I have been waiting for ZigBee for a few years now. My home is already "smart" in many ways. When we added a second floor and rebuilt most of the first floor, I pulled miles of wires for networks, video, speakers, and other uses. Then I added X-10 control to some of our lights. I knew at the time that I would want to replace as many of the wires as possible with ZigBee, but I wasn't sure when it would be available.
I have been waiting ever since, and today I went to the ZigBee Alliance website and looked at the products that have been certified to date. I was somewhat amazed-I have never seen so many thermostats for heating and cooling in my life, but nothing in the way of home lighting, appliance control, or other devices. It appears as though the ZigBee folks have decided that their niche is in heating and cooling and not the other controls for smart homes. Or perhaps the lighting folks are moving slowly because there are a couple of other standards that have found their way into the market. One of these is Insteon, sold only by Smarthome. From what I can tell, it is a new and improved version of wireless over power lines (X-10) since the Insteon controllers are also capable of running existing X-10 devices.

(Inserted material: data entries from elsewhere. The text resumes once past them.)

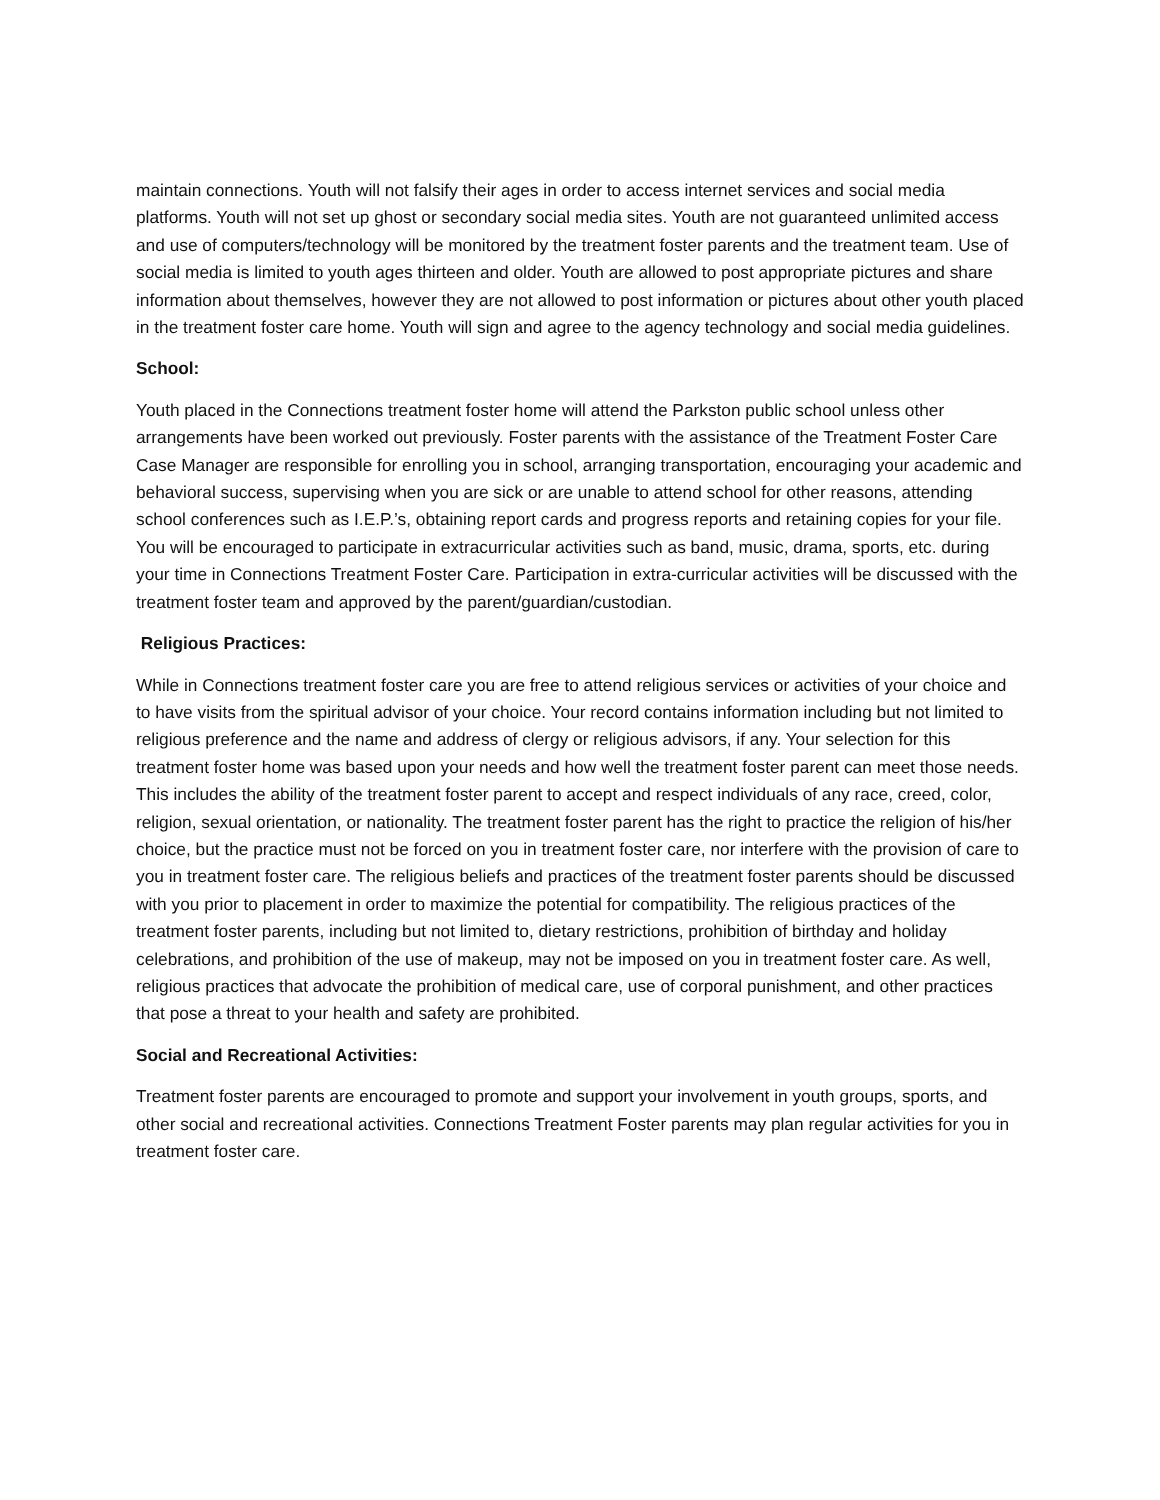maintain connections. Youth will not falsify their ages in order to access internet services and social media platforms. Youth will not set up ghost or secondary social media sites. Youth are not guaranteed unlimited access and use of computers/technology will be monitored by the treatment foster parents and the treatment team. Use of social media is limited to youth ages thirteen and older. Youth are allowed to post appropriate pictures and share information about themselves, however they are not allowed to post information or pictures about other youth placed in the treatment foster care home. Youth will sign and agree to the agency technology and social media guidelines.
School:
Youth placed in the Connections treatment foster home will attend the Parkston public school unless other arrangements have been worked out previously. Foster parents with the assistance of the Treatment Foster Care Case Manager are responsible for enrolling you in school, arranging transportation, encouraging your academic and behavioral success, supervising when you are sick or are unable to attend school for other reasons, attending school conferences such as I.E.P.’s, obtaining report cards and progress reports and retaining copies for your file. You will be encouraged to participate in extracurricular activities such as band, music, drama, sports, etc. during your time in Connections Treatment Foster Care. Participation in extra-curricular activities will be discussed with the treatment foster team and approved by the parent/guardian/custodian.
Religious Practices:
While in Connections treatment foster care you are free to attend religious services or activities of your choice and to have visits from the spiritual advisor of your choice. Your record contains information including but not limited to religious preference and the name and address of clergy or religious advisors, if any. Your selection for this treatment foster home was based upon your needs and how well the treatment foster parent can meet those needs. This includes the ability of the treatment foster parent to accept and respect individuals of any race, creed, color, religion, sexual orientation, or nationality. The treatment foster parent has the right to practice the religion of his/her choice, but the practice must not be forced on you in treatment foster care, nor interfere with the provision of care to you in treatment foster care. The religious beliefs and practices of the treatment foster parents should be discussed with you prior to placement in order to maximize the potential for compatibility. The religious practices of the treatment foster parents, including but not limited to, dietary restrictions, prohibition of birthday and holiday celebrations, and prohibition of the use of makeup, may not be imposed on you in treatment foster care. As well, religious practices that advocate the prohibition of medical care, use of corporal punishment, and other practices that pose a threat to your health and safety are prohibited.
Social and Recreational Activities:
Treatment foster parents are encouraged to promote and support your involvement in youth groups, sports, and other social and recreational activities. Connections Treatment Foster parents may plan regular activities for you in treatment foster care.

Both ZigBee and Wireless USB 2.0 or 3.0 should have roared into the market. Wireless USB is good for use between audio and video components and, in fact, one of the demos I saw at CES had a TV hanging on a wall with only a Wireless USB box and a power cord. The audio and video feeds were being provided via Wireless USB 2.0 and they worked well. Another demo using the same technology, which I really want in my smart home, is ultra-wideband over standard TV cable. This will give me the capability of running HD video and audio anywhere my cable wires go. Today I am using some very expensive HDMI to Ethernet converters, but I could do the job easier and less expensively if these products would only make their way to market.
I know that marketing tends to be overly optimistic when it comes to ship dates, however, I cannot believe it is taking this long to bring both Wireless USB 2.0 and ZigBee into the marketplace. It took a long time for Bluetooth, but it finally happened, so I guess I need to be more patient. But, like everyone else's, my life has been changed by wide-area voice and data services and Wi-Fi hotspots in my home, office, and at airports. Now I want to use Wireless USB to provide a link between my wide-area wireless devices and other devices, and I want to use ZigBee to make my smart home an even smarter home. I am certainly glad I haven't been standing in line in front of a store waiting for these two technologies to arrive.